> Task instructions
a - Answer these questions from the text on GLM-4.6, one line per answer, marked (i), (ii), (iii):
(i) How many heads does its Grouped-Query Attention use?
(ii) What context window does its tokenizer support?
(iii) How many parameters are active during a forward pass?
b - In one to three sentences, explain why the text on GLM-4.6 says its claims of "efficiency" cannot be verified.
c - From the text on GLM-4.6, list every compute detail for training that the provider is said not to disclose.

> Exercise passage
******************************

GLM-4.6 is explicitly documented as a Mixture-of-Experts (MoE) transformer model, evolving from the GLM-4.5 architecture. Key architectural details are public, including the use of Grouped-Query Attention (GQA) with 96 heads, QK-Norm for stability, and a partial Rotary Position Embedding (RoPE). The model's transition to a single-stage Reinforcement Learning (RL) pipeline and the 'SLIME' framework for agentic training are also disclosed in technical presentations. However, while the high-level methodology is clear, the specific layer-by-layer configuration and the exact 'partial' nature of the RoPE implementation lack granular technical specifications in the primary model card.

Information regarding the training data is limited to high-level marketing descriptions. The provider mentions a '15 trillion token' pre-training corpus and highlights the inclusion of 'repo-level code contexts' and 'agentic reasoning data.' However, there is no public breakdown of the dataset's composition (e.g., specific percentages of web, code, or books), no disclosure of specific data sources, and no detailed documentation on the filtering or cleaning methodologies used to curate the 15T tokens.

The tokenizer is publicly accessible via the official Hugging Face repository and GitHub. It supports a 200K context window and is optimized for bilingual (English/Chinese) tasks. Technical documentation notes a 15% improvement in token efficiency over its predecessor, GLM-4.5. The vocabulary and tokenization approach are verifiable through the provided source code, though detailed alignment studies between the tokenizer and the specific 15T token training set are not fully documented.

The model provides exemplary transparency regarding its MoE structure, clearly distinguishing between the 357 billion total parameters and the 32 billion active parameters utilized during a forward pass. This prevents the common 'parameter inflation' seen in MoE marketing. The architectural breakdown (MoE with 32B active) is consistent across official documentation and third-party technical reviews.

There is almost no verifiable information regarding the specific compute resources used for training GLM-4.6. While the provider mentions the 'SLIME' framework for efficient RL, they do not disclose GPU/TPU hours, hardware cluster specifications, training duration, or the carbon footprint. Claims of 'efficiency' are made without the underlying compute data necessary for verification.

******************************

> Supplied entries

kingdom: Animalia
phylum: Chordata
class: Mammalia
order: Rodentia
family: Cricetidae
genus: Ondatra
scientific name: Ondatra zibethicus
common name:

******************************

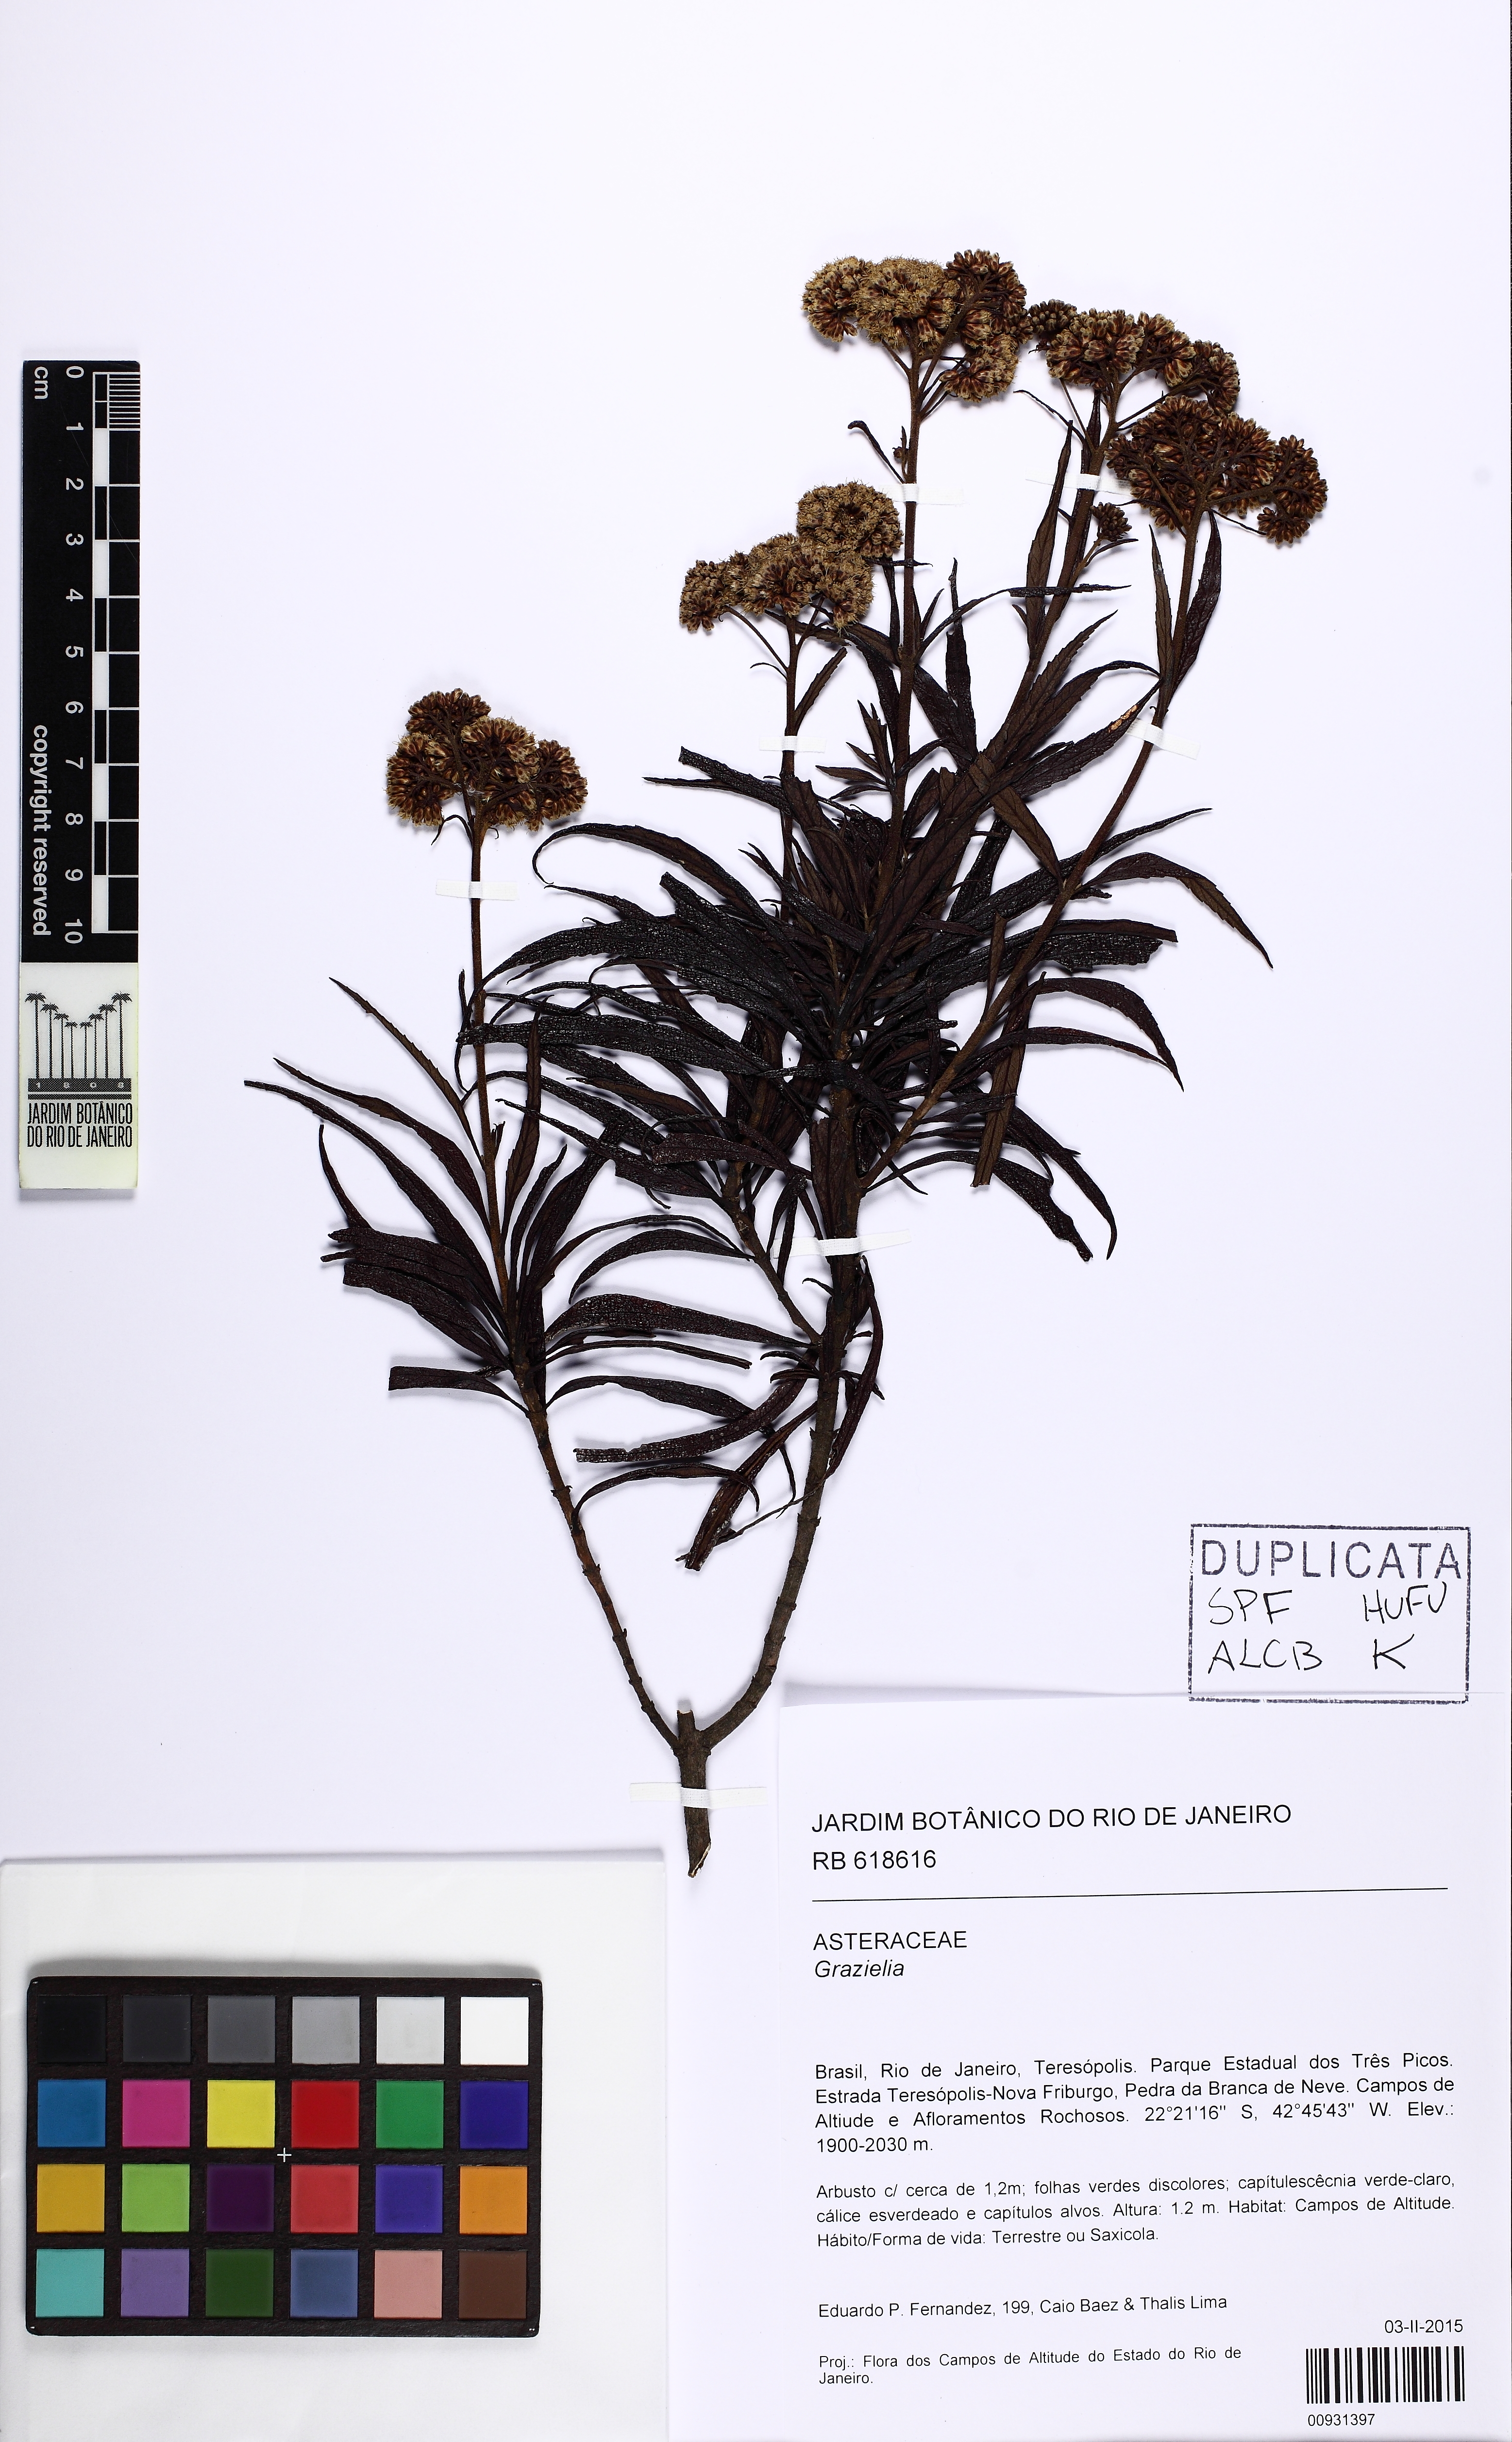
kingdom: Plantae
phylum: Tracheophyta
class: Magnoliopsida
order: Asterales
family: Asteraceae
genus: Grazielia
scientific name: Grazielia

******************************

> Outputs by task
a -
(i) 96
(ii) 200K
(iii) 32 billion

b - The provider makes these claims without disclosing the compute data needed to check them. It does not give GPU/TPU hours, hardware cluster specifications, training duration, or the carbon footprint.

c -
- GPU/TPU hours
- Hardware cluster specifications
- Training duration
- Carbon footprint